His brow had smoothed out, like the concern had just slipped away. And he leaned forward a little, like he was being reassuring? I didn't dare trust that. It was too much.
"Okay?" I asked, voice trembling, a step away from hysteria.
I tried to keep my voice down, not needing anyone passing to think he was breaking up with me or something. Jason kept eye contact, focused only on me and not anyone around us. He leaned forward and reached out with his other hand to cradle mine between his. He was actually reassuring me. This wasn't me misunderstanding or misreading.
"Okay, Aria." he repeated, like that was enough. I could feel my face creasing in confusion. "As long as it's okay with you, it's okay with me."
"You don't have an opinion?
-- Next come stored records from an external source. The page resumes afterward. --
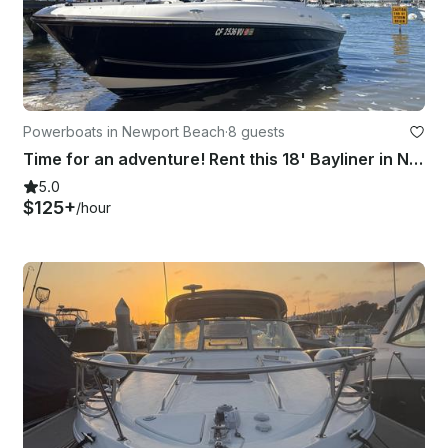
Powerboats in Newport Beach
·
8 guests
Time for an adventure! Rent this 18' Bayliner in Newport Beach
5.0
$125+
/hour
Or judgment?" my voice was quaking, I don't know why I was pushing him to say something. But I didn't trust this. Didn't trust that this was really his reaction. There had to be more.
"I'm not going to judge you, Aria. I don't have that right, and given what you've been through, no one else really does either." He leaned forward, brushing hair away from my face so that he could better look me in the eye. "You're the only one whose opinion really matters. It's your choice to make."
I felt my breath ease at the reassurance, feeling the tears that I wasn't really able to hold back sliding down my face. My mouth cracked into a small smile, like the fear of judgment that had been holding me down had been lifted.
"I care about you, Aria. You're what's important."
My chest seemed to shatter at that. A sob pulling out in a horrendous sound, as relief overwhelmed me. Jason was already basically bent over the table to reach out to me, but I bypassed the table and threw myself into his arms. Unable to continue looking at the open, honest expression on his face as he told me that. My face burrowed into his neck, smearing my tears against his skin and the collar of his shirt. It took him a fraction of a second to respond, barely long enough for me to doubt my movement, before his arms wrapped around me and pulled me closer.
I didn't care that we were undoubtedly causing a scene. One that I was bound to hear about later. In the moment, what mattered was that I had opened up what felt too close and he had been okay with it. That he didn't hate me. And would support me. No matter what.
***End Chapter***
So potentially a more controversial chapter this week, but I tried to lead gently up to it. Hope y'all enjoyed.